» **Excerpted data**
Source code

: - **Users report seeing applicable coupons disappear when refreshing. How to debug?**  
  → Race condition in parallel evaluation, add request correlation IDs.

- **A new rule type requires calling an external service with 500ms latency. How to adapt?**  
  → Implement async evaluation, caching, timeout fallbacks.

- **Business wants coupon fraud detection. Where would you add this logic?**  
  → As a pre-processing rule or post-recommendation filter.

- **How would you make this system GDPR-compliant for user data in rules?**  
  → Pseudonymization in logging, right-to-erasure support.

* * *

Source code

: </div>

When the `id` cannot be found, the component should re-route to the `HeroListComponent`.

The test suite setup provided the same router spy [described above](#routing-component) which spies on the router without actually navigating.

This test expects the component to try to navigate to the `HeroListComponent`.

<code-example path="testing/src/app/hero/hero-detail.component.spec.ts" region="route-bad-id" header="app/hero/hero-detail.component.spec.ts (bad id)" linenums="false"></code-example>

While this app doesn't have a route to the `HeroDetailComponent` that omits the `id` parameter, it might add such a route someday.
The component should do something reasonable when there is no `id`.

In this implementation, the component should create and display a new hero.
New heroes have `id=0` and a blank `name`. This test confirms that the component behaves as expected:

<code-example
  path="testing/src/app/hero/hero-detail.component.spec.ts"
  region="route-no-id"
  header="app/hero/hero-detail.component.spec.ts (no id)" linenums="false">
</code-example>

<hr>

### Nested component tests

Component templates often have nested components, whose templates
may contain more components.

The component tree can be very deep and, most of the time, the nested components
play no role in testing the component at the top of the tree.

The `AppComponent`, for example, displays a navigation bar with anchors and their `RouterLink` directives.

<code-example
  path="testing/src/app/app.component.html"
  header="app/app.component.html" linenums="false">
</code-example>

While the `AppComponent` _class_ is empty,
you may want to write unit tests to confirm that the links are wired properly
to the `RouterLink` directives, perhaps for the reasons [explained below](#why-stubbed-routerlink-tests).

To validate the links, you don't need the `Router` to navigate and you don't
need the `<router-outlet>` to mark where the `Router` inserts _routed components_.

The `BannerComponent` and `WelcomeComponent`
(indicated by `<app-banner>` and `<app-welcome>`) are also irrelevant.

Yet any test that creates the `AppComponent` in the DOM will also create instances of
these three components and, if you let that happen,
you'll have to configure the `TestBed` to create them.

» **What to produce**
Every line containing the word "testing" should be copied from the material.

» **Result of the exercise**
<code-example path="testing/src/app/hero/hero-detail.component.spec.ts" region="route-bad-id" header="app/hero/hero-detail.component.spec.ts (bad id)" linenums="false"></code-example>
  path="testing/src/app/hero/hero-detail.component.spec.ts"
play no role in testing the component at the top of the tree.
  path="testing/src/app/app.component.html"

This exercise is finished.